The chart below illustrates actual winter and summer power demand peaks up to 2013 and 2014 with summer being the important one because it’s higher. As Climate Spectator has covered in extensive detail, demand has flatlined since around 2009 in spite of some record hot summers.
AEMO believes peak demand in Victoria will flatline into the future (the solid orange line from 2015). Meanwhile, the network businesses (dotted, lighter orange lines) expect demand growth to recover to levels similar to the period prior to 2009. The accumulated discrepancy over the next decade is huge – more than 2000 megawatts. This works out to something like $400 million per annum of additional network charges consumers would have to pay (based on network capacity cost estimates from an Ernst & Young analysis undertaken for Australian Energy Market Commission).
Figure 1: Aggregated Victorian electricity transmission connection point peak demand for summer and winter - actuals and AEMO vs network businesses’ forecasts.
One of the interesting things that is revealed in AEMO’s report for Victoria, as well as an earlier one prepared for NSW and Tasmania, is that only two of the 11 network businesses explicitly analyse the likely effect on demand of energy efficiency developments via policy and technology. According to AEMO, the remaining nine businesses believe “energy efficiency savings are inherent in the historical data and need not be accounted for explicitly”. In addition, seven of them still don’t take into account any impact on peak demand from growth of solar PV.
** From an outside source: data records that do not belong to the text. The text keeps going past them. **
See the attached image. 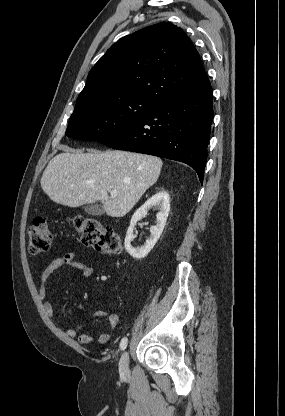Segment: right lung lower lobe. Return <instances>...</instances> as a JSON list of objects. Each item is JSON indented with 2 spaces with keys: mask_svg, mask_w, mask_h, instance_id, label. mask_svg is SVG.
<instances>
[{
  "mask_svg": "<svg viewBox=\"0 0 285 416\" xmlns=\"http://www.w3.org/2000/svg\"><path fill=\"white\" fill-rule=\"evenodd\" d=\"M212 120L209 84L158 105L133 125L99 142L113 149L184 162L202 183Z\"/></svg>",
  "mask_w": 285,
  "mask_h": 416,
  "instance_id": "98d812e1",
  "label": "right lung lower lobe"
}]
</instances>
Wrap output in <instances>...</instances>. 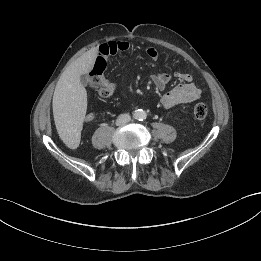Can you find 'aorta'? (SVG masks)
<instances>
[{"instance_id": "1", "label": "aorta", "mask_w": 261, "mask_h": 261, "mask_svg": "<svg viewBox=\"0 0 261 261\" xmlns=\"http://www.w3.org/2000/svg\"><path fill=\"white\" fill-rule=\"evenodd\" d=\"M146 117H147V113L142 109L137 110L135 112V118L138 120H144V119H146Z\"/></svg>"}]
</instances>
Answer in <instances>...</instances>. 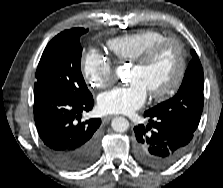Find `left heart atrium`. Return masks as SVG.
Masks as SVG:
<instances>
[{
	"instance_id": "left-heart-atrium-1",
	"label": "left heart atrium",
	"mask_w": 223,
	"mask_h": 188,
	"mask_svg": "<svg viewBox=\"0 0 223 188\" xmlns=\"http://www.w3.org/2000/svg\"><path fill=\"white\" fill-rule=\"evenodd\" d=\"M147 90L139 81L125 86L113 87L101 93L97 100L98 110L103 114H129L146 101Z\"/></svg>"
}]
</instances>
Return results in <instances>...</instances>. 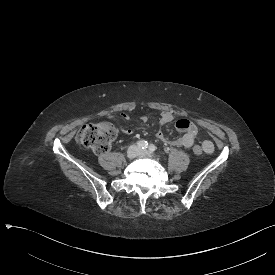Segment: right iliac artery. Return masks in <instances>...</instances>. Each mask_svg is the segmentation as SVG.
I'll use <instances>...</instances> for the list:
<instances>
[{
	"instance_id": "obj_1",
	"label": "right iliac artery",
	"mask_w": 275,
	"mask_h": 275,
	"mask_svg": "<svg viewBox=\"0 0 275 275\" xmlns=\"http://www.w3.org/2000/svg\"><path fill=\"white\" fill-rule=\"evenodd\" d=\"M137 145H138V147L141 148V149H146V148H148V142L145 141V140H140V141H138V142H137Z\"/></svg>"
}]
</instances>
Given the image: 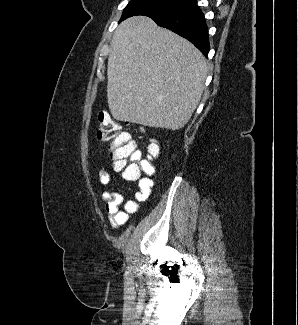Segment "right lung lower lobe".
<instances>
[{"instance_id": "1", "label": "right lung lower lobe", "mask_w": 298, "mask_h": 325, "mask_svg": "<svg viewBox=\"0 0 298 325\" xmlns=\"http://www.w3.org/2000/svg\"><path fill=\"white\" fill-rule=\"evenodd\" d=\"M151 18L159 26L188 39L207 57L210 49L207 26L196 0L177 11Z\"/></svg>"}]
</instances>
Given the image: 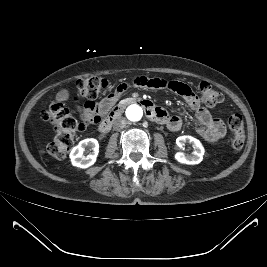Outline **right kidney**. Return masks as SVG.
I'll return each instance as SVG.
<instances>
[{"label":"right kidney","instance_id":"obj_1","mask_svg":"<svg viewBox=\"0 0 267 267\" xmlns=\"http://www.w3.org/2000/svg\"><path fill=\"white\" fill-rule=\"evenodd\" d=\"M85 149H89L91 152L86 157L84 156ZM99 152L98 141L94 138L84 139L74 147L70 153V159L72 165L80 168H88L96 161Z\"/></svg>","mask_w":267,"mask_h":267}]
</instances>
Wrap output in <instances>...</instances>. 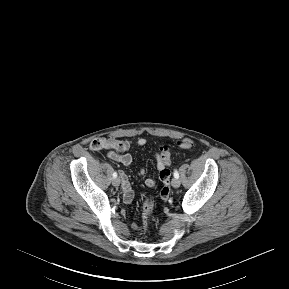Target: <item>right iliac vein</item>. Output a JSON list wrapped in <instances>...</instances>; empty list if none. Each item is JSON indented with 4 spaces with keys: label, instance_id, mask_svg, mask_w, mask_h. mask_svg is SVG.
<instances>
[{
    "label": "right iliac vein",
    "instance_id": "obj_1",
    "mask_svg": "<svg viewBox=\"0 0 289 289\" xmlns=\"http://www.w3.org/2000/svg\"><path fill=\"white\" fill-rule=\"evenodd\" d=\"M112 184H113V186H115V187H118L119 185H120V179L119 178H114L113 180H112Z\"/></svg>",
    "mask_w": 289,
    "mask_h": 289
}]
</instances>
This is quite extraordinary.
Government policy efforts to improve energy efficiency stepped-up considerably in Australia between 2006 to 2009. Incandescent light globes were banned, refrigerator standards were upgraded, housing energy efficiency standards were significantly lifted, and standards were introduced for a range of other equipment such as commercial lighting and air conditioners. Also, Victoria instituted a mandated target for energy efficiency savings in 2009.
In addition international efforts (which are relevant because we import almost all energy-consuming appliances and equipment) also stepped-up around this time as well. For example the US energy efficiency regulatory standards program was awoken from its George W. Bush deep freeze with the election of Barack Obama.
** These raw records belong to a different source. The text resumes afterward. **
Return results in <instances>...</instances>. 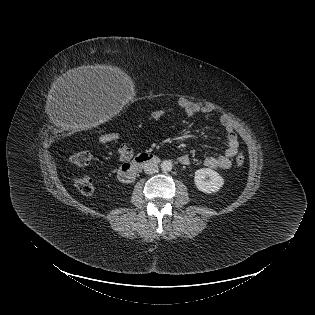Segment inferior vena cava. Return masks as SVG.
Listing matches in <instances>:
<instances>
[{"label":"inferior vena cava","instance_id":"602c4592","mask_svg":"<svg viewBox=\"0 0 315 315\" xmlns=\"http://www.w3.org/2000/svg\"><path fill=\"white\" fill-rule=\"evenodd\" d=\"M158 165L154 161H149L144 165V172L146 174H154L158 172Z\"/></svg>","mask_w":315,"mask_h":315}]
</instances>
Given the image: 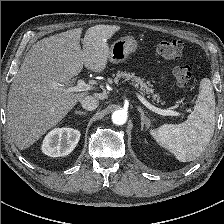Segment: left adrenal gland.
<instances>
[{
    "instance_id": "obj_1",
    "label": "left adrenal gland",
    "mask_w": 224,
    "mask_h": 224,
    "mask_svg": "<svg viewBox=\"0 0 224 224\" xmlns=\"http://www.w3.org/2000/svg\"><path fill=\"white\" fill-rule=\"evenodd\" d=\"M138 111L140 112V115H141V130H143L144 124H146L147 118H146L144 111L141 107H138Z\"/></svg>"
}]
</instances>
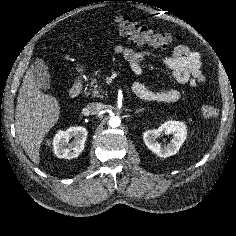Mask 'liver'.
<instances>
[{"mask_svg": "<svg viewBox=\"0 0 236 236\" xmlns=\"http://www.w3.org/2000/svg\"><path fill=\"white\" fill-rule=\"evenodd\" d=\"M59 115L57 99L39 90L32 71L28 69L17 97L15 125L22 148L37 165L43 138L57 123Z\"/></svg>", "mask_w": 236, "mask_h": 236, "instance_id": "liver-1", "label": "liver"}]
</instances>
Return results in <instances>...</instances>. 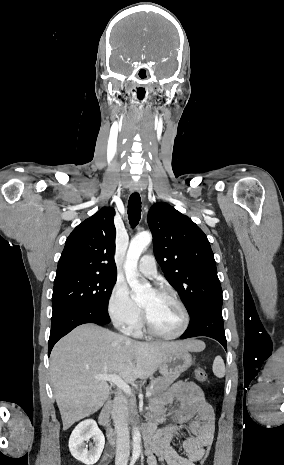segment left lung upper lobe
I'll use <instances>...</instances> for the list:
<instances>
[{"label": "left lung upper lobe", "mask_w": 284, "mask_h": 465, "mask_svg": "<svg viewBox=\"0 0 284 465\" xmlns=\"http://www.w3.org/2000/svg\"><path fill=\"white\" fill-rule=\"evenodd\" d=\"M154 254L169 283L180 293L190 317L222 307L216 262L205 233L169 204L156 203L148 213Z\"/></svg>", "instance_id": "5c2ea615"}]
</instances>
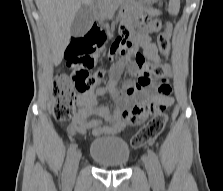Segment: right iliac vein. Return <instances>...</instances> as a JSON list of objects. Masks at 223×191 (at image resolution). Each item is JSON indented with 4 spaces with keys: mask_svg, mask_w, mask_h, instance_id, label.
Listing matches in <instances>:
<instances>
[{
    "mask_svg": "<svg viewBox=\"0 0 223 191\" xmlns=\"http://www.w3.org/2000/svg\"><path fill=\"white\" fill-rule=\"evenodd\" d=\"M81 159V152L77 151L74 153L72 161H71V167H70V177L74 178L77 174L79 162Z\"/></svg>",
    "mask_w": 223,
    "mask_h": 191,
    "instance_id": "63e3f726",
    "label": "right iliac vein"
}]
</instances>
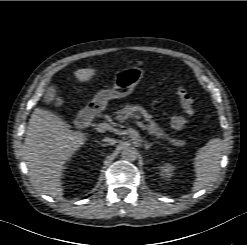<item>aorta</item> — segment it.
Returning a JSON list of instances; mask_svg holds the SVG:
<instances>
[{"mask_svg":"<svg viewBox=\"0 0 247 245\" xmlns=\"http://www.w3.org/2000/svg\"><path fill=\"white\" fill-rule=\"evenodd\" d=\"M138 152L135 147L130 145H125L122 148L121 156L126 161L136 160Z\"/></svg>","mask_w":247,"mask_h":245,"instance_id":"obj_1","label":"aorta"}]
</instances>
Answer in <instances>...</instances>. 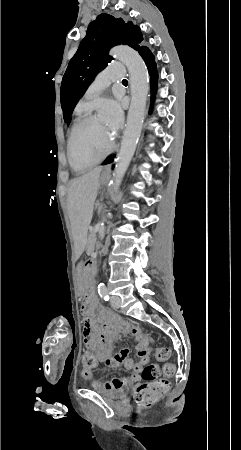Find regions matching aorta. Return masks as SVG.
Returning <instances> with one entry per match:
<instances>
[{"label": "aorta", "instance_id": "aorta-1", "mask_svg": "<svg viewBox=\"0 0 241 450\" xmlns=\"http://www.w3.org/2000/svg\"><path fill=\"white\" fill-rule=\"evenodd\" d=\"M111 55L123 62L130 75L131 103L118 159L113 174V191L120 186L139 141L148 95V72L141 56L128 46L114 47Z\"/></svg>", "mask_w": 241, "mask_h": 450}]
</instances>
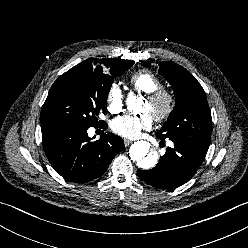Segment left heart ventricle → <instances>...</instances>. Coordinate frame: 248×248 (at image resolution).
<instances>
[{
    "label": "left heart ventricle",
    "instance_id": "b2bd125f",
    "mask_svg": "<svg viewBox=\"0 0 248 248\" xmlns=\"http://www.w3.org/2000/svg\"><path fill=\"white\" fill-rule=\"evenodd\" d=\"M154 110V107L150 104V102L146 100L142 111L152 115L154 113Z\"/></svg>",
    "mask_w": 248,
    "mask_h": 248
}]
</instances>
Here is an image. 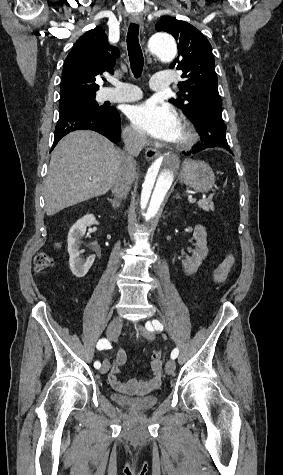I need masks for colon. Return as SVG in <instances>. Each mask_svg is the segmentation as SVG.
I'll return each mask as SVG.
<instances>
[{
  "label": "colon",
  "mask_w": 283,
  "mask_h": 475,
  "mask_svg": "<svg viewBox=\"0 0 283 475\" xmlns=\"http://www.w3.org/2000/svg\"><path fill=\"white\" fill-rule=\"evenodd\" d=\"M36 265L39 270H46L50 267L51 260L48 258V256L44 252H40L36 256ZM162 363V352L159 350H156L152 353L151 359H150V364L152 368H156Z\"/></svg>",
  "instance_id": "5ec220e1"
}]
</instances>
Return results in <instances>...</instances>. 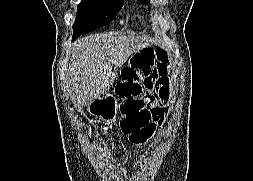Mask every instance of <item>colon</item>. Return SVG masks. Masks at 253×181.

Energy analyst Hugh Saddler found that the energy efficiency improvements mainly tied to regulatory interventions explained 37 per cent of the significant drop away in electricity consumption growth between 2010 and 2013 compared to historical growth rates. No doubt it also played an important part in moderating peak demand growth as well.
What’s more households and businesses received a massive price shock in the last few years which has made them more conscious and motivated about improving energy efficiency.
Also, solar PV installations across NSW and Victoria are presently running at around 300 megawatts per year. While not all of this capacity will operate during network peak periods, it seems odd that a majority of network businesses consider it to be irrelevant to their planning.
When we delve deeper into the Victorian data it looks as though there is very little bright news for the network companies, such as Ausnet Services and Spark Infrastructure, to grow their asset bases. The chart below details the change in summer peak demand by connection point for the next 10 years. If we exclude the shuffling of demand from one connection point to another (shown by the red bars), only 12 of the 66 connections points are expected to record peak demand growth greater than 5 MW. Across all the connection points where peak demand is expected to increase, the growth in capacity over the next 10 years is just 285 MW, or just 1.5 per cent of total network capacity of 18,840 MW. Meanwhile, peak demand across all the other connection points is expected to decline by 384 MW.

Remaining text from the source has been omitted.